— Activity —
Using the records below, write out again exactly the lines that begin at the line containing "mug: present [428,265,464,299]" and end at the line containing "handbag: none [299,243,333,277]", and no other lines.

— Recorded information —
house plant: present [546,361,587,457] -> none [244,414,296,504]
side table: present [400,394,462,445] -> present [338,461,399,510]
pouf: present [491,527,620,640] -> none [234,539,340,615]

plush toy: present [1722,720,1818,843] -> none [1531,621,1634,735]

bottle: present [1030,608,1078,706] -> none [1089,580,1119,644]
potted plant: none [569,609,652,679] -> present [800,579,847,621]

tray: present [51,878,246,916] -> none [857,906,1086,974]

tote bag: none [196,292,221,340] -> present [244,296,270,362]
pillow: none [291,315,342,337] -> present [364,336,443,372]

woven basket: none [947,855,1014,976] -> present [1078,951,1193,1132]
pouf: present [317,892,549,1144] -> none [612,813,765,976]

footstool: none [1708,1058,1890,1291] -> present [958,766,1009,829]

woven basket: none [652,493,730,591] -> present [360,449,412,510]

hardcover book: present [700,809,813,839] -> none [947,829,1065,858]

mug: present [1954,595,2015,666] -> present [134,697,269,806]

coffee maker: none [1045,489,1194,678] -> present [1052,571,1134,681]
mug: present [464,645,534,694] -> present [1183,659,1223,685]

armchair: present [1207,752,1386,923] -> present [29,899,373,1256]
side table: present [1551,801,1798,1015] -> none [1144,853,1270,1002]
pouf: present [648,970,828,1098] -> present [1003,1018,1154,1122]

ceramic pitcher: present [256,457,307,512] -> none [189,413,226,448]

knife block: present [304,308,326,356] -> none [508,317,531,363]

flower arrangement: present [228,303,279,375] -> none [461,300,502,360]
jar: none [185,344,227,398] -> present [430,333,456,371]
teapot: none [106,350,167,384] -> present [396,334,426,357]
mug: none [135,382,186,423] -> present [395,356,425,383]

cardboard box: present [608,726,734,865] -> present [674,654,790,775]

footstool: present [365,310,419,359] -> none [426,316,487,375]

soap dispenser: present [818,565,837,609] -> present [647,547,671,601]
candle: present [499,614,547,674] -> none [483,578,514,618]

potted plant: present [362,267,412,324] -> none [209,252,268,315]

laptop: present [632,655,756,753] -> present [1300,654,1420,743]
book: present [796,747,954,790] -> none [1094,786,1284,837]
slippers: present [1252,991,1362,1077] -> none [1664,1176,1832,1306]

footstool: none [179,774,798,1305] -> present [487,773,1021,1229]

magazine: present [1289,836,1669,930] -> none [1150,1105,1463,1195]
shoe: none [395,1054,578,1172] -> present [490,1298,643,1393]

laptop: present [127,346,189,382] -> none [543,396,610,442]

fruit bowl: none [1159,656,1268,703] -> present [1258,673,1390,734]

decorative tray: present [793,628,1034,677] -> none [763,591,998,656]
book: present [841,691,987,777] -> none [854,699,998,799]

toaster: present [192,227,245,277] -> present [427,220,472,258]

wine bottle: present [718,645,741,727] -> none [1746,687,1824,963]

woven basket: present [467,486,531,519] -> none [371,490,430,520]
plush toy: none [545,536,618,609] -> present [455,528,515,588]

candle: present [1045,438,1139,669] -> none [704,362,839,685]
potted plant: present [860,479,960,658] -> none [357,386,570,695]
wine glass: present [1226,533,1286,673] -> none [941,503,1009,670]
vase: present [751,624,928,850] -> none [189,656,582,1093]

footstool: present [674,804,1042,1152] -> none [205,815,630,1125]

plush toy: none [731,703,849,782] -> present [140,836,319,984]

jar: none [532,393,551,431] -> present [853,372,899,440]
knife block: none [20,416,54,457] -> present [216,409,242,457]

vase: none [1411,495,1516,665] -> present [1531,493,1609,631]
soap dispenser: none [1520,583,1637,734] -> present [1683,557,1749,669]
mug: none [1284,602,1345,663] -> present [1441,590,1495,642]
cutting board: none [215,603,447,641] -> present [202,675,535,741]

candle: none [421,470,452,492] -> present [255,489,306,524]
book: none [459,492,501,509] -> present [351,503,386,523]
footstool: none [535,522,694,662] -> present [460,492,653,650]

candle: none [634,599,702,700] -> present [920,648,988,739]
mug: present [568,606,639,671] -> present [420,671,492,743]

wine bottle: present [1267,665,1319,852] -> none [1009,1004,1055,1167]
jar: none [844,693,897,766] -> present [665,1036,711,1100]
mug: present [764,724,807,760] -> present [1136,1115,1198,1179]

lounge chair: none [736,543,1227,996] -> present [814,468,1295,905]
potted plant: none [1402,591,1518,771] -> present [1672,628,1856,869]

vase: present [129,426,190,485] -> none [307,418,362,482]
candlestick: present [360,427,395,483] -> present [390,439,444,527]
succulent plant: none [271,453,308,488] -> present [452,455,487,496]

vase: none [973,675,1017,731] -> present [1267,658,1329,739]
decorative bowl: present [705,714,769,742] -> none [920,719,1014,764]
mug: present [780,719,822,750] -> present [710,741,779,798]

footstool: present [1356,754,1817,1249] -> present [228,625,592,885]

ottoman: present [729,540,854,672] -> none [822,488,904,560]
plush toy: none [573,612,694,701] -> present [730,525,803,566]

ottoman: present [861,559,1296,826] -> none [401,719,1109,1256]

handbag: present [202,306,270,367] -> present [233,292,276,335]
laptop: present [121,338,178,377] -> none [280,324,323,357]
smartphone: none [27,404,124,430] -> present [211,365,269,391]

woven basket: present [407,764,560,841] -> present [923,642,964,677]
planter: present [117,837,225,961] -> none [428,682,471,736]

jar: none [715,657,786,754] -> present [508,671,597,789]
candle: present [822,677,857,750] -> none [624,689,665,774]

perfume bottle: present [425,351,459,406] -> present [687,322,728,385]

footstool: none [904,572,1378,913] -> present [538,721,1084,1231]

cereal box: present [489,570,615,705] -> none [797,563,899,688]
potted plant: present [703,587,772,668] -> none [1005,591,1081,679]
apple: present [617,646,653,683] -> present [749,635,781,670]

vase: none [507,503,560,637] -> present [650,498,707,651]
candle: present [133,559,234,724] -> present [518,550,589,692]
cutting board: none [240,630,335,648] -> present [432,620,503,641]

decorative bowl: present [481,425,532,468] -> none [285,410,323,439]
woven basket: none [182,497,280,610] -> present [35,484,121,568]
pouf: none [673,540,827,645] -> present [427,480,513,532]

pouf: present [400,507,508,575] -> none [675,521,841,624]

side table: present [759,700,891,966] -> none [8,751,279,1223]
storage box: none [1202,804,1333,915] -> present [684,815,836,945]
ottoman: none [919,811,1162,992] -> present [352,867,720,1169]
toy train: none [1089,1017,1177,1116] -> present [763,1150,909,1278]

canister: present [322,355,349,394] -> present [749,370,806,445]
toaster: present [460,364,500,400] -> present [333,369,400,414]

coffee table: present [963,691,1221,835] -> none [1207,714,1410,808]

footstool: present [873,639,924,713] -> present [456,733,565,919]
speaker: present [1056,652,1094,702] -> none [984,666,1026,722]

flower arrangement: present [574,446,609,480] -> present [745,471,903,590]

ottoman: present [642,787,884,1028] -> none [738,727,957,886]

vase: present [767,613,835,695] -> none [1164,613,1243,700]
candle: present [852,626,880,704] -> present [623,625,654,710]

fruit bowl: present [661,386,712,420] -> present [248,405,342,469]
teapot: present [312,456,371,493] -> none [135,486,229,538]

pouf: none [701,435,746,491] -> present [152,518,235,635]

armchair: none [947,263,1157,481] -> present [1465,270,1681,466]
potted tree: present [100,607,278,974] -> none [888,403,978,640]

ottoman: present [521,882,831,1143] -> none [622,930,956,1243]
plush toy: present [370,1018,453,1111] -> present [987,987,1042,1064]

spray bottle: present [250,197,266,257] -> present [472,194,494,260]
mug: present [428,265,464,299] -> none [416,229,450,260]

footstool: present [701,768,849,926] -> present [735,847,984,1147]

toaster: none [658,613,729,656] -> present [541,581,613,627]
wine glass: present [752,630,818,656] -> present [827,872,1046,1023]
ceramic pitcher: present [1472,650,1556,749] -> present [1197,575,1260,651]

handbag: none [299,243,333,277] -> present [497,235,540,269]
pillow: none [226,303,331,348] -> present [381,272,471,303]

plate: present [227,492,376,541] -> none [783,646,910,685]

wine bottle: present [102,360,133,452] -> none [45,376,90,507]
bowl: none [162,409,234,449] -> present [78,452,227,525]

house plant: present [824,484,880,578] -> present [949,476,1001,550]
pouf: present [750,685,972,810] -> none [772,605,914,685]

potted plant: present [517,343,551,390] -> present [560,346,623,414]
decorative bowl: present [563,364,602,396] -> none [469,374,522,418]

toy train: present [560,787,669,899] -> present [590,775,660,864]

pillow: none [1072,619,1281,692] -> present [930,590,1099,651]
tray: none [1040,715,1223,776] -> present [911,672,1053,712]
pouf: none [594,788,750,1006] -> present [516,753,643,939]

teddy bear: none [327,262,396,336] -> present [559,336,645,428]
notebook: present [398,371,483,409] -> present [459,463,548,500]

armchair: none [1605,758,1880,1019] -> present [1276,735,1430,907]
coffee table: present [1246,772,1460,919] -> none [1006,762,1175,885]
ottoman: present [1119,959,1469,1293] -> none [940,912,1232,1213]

— Answer space —
mug: present [428,265,464,299] -> none [416,229,450,260]

footstool: present [701,768,849,926] -> present [735,847,984,1147]

toaster: none [658,613,729,656] -> present [541,581,613,627]
wine glass: present [752,630,818,656] -> present [827,872,1046,1023]
ceramic pitcher: present [1472,650,1556,749] -> present [1197,575,1260,651]

handbag: none [299,243,333,277] -> present [497,235,540,269]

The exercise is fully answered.